To do - Turn every line of the material below into a numbered list, leaving out any blank lines.

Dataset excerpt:
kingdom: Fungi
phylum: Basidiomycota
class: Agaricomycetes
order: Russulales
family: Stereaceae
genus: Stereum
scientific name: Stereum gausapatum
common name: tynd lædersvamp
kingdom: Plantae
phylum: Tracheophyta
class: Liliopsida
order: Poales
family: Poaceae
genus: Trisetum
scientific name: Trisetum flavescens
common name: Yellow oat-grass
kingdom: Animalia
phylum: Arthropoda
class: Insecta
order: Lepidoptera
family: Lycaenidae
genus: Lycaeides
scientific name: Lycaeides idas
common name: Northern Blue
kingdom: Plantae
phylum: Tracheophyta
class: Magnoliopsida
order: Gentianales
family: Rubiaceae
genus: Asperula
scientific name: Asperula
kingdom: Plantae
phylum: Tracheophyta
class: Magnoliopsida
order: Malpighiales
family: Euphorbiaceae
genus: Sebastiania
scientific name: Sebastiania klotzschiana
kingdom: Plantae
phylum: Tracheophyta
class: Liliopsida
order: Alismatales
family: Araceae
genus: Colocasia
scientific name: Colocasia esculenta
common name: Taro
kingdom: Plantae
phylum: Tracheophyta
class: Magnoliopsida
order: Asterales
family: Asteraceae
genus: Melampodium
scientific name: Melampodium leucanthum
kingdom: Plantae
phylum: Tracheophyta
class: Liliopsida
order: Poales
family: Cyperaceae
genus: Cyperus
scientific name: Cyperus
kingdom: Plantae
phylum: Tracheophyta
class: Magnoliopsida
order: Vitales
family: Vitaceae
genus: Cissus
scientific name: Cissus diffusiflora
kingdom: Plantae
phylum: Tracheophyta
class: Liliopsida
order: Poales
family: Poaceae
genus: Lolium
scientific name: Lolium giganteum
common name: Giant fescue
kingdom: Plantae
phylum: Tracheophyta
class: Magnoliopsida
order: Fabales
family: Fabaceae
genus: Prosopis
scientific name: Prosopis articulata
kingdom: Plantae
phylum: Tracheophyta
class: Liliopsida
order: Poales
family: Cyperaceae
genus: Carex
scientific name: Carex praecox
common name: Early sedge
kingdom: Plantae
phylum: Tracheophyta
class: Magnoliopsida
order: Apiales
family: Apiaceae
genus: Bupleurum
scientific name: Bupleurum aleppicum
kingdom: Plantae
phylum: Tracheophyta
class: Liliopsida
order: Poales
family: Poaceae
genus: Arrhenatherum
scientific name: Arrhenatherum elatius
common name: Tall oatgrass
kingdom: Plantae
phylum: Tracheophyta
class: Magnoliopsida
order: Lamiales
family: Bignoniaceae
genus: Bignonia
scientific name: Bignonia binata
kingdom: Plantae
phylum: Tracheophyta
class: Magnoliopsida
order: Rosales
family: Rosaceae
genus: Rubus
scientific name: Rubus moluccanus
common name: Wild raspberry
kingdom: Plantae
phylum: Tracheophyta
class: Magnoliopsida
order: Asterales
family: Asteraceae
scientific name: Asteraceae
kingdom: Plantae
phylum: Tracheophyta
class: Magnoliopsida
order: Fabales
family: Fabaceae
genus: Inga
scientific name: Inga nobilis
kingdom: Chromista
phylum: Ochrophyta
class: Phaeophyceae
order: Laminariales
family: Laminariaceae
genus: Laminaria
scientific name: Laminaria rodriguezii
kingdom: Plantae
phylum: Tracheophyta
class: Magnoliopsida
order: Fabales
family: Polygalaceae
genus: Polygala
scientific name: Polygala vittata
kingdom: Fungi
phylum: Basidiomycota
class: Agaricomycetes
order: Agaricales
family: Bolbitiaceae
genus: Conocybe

The result -
1. kingdom: Fungi
2. phylum: Basidiomycota
3. class: Agaricomycetes
4. order: Russulales
5. family: Stereaceae
6. genus: Stereum
7. scientific name: Stereum gausapatum
8. common name: tynd lædersvamp
9. kingdom: Plantae
10. phylum: Tracheophyta
11. class: Liliopsida
12. order: Poales
13. family: Poaceae
14. genus: Trisetum
15. scientific name: Trisetum flavescens
16. common name: Yellow oat-grass
17. kingdom: Animalia
18. phylum: Arthropoda
19. class: Insecta
20. order: Lepidoptera
21. family: Lycaenidae
22. genus: Lycaeides
23. scientific name: Lycaeides idas
24. common name: Northern Blue
25. kingdom: Plantae
26. phylum: Tracheophyta
27. class: Magnoliopsida
28. order: Gentianales
29. family: Rubiaceae
30. genus: Asperula
31. scientific name: Asperula
32. kingdom: Plantae
33. phylum: Tracheophyta
34. class: Magnoliopsida
35. order: Malpighiales
36. family: Euphorbiaceae
37. genus: Sebastiania
38. scientific name: Sebastiania klotzschiana
39. kingdom: Plantae
40. phylum: Tracheophyta
41. class: Liliopsida
42. order: Alismatales
43. family: Araceae
44. genus: Colocasia
45. scientific name: Colocasia esculenta
46. common name: Taro
47. kingdom: Plantae
48. phylum: Tracheophyta
49. class: Magnoliopsida
50. order: Asterales
51. family: Asteraceae
52. genus: Melampodium
53. scientific name: Melampodium leucanthum
54. kingdom: Plantae
55. phylum: Tracheophyta
56. class: Liliopsida
57. order: Poales
58. family: Cyperaceae
59. genus: Cyperus
60. scientific name: Cyperus
61. kingdom: Plantae
62. phylum: Tracheophyta
63. class: Magnoliopsida
64. order: Vitales
65. family: Vitaceae
66. genus: Cissus
67. scientific name: Cissus diffusiflora
68. kingdom: Plantae
69. phylum: Tracheophyta
70. class: Liliopsida
71. order: Poales
72. family: Poaceae
73. genus: Lolium
74. scientific name: Lolium giganteum
75. common name: Giant fescue
76. kingdom: Plantae
77. phylum: Tracheophyta
78. class: Magnoliopsida
79. order: Fabales
80. family: Fabaceae
81. genus: Prosopis
82. scientific name: Prosopis articulata
83. kingdom: Plantae
84. phylum: Tracheophyta
85. class: Liliopsida
86. order: Poales
87. family: Cyperaceae
88. genus: Carex
89. scientific name: Carex praecox
90. common name: Early sedge
91. kingdom: Plantae
92. phylum: Tracheophyta
93. class: Magnoliopsida
94. order: Apiales
95. family: Apiaceae
96. genus: Bupleurum
97. scientific name: Bupleurum aleppicum
98. kingdom: Plantae
99. phylum: Tracheophyta
100. class: Liliopsida
101. order: Poales
102. family: Poaceae
103. genus: Arrhenatherum
104. scientific name: Arrhenatherum elatius
105. common name: Tall oatgrass
106. kingdom: Plantae
107. phylum: Tracheophyta
108. class: Magnoliopsida
109. order: Lamiales
110. family: Bignoniaceae
111. genus: Bignonia
112. scientific name: Bignonia binata
113. kingdom: Plantae
114. phylum: Tracheophyta
115. class: Magnoliopsida
116. order: Rosales
117. family: Rosaceae
118. genus: Rubus
119. scientific name: Rubus moluccanus
120. common name: Wild raspberry
121. kingdom: Plantae
122. phylum: Tracheophyta
123. class: Magnoliopsida
124. order: Asterales
125. family: Asteraceae
126. scientific name: Asteraceae
127. kingdom: Plantae
128. phylum: Tracheophyta
129. class: Magnoliopsida
130. order: Fabales
131. family: Fabaceae
132. genus: Inga
133. scientific name: Inga nobilis
134. kingdom: Chromista
135. phylum: Ochrophyta
136. class: Phaeophyceae
137. order: Laminariales
138. family: Laminariaceae
139. genus: Laminaria
140. scientific name: Laminaria rodriguezii
141. kingdom: Plantae
142. phylum: Tracheophyta
143. class: Magnoliopsida
144. order: Fabales
145. family: Polygalaceae
146. genus: Polygala
147. scientific name: Polygala vittata
148. kingdom: Fungi
149. phylum: Basidiomycota
150. class: Agaricomycetes
151. order: Agaricales
152. family: Bolbitiaceae
153. genus: Conocybe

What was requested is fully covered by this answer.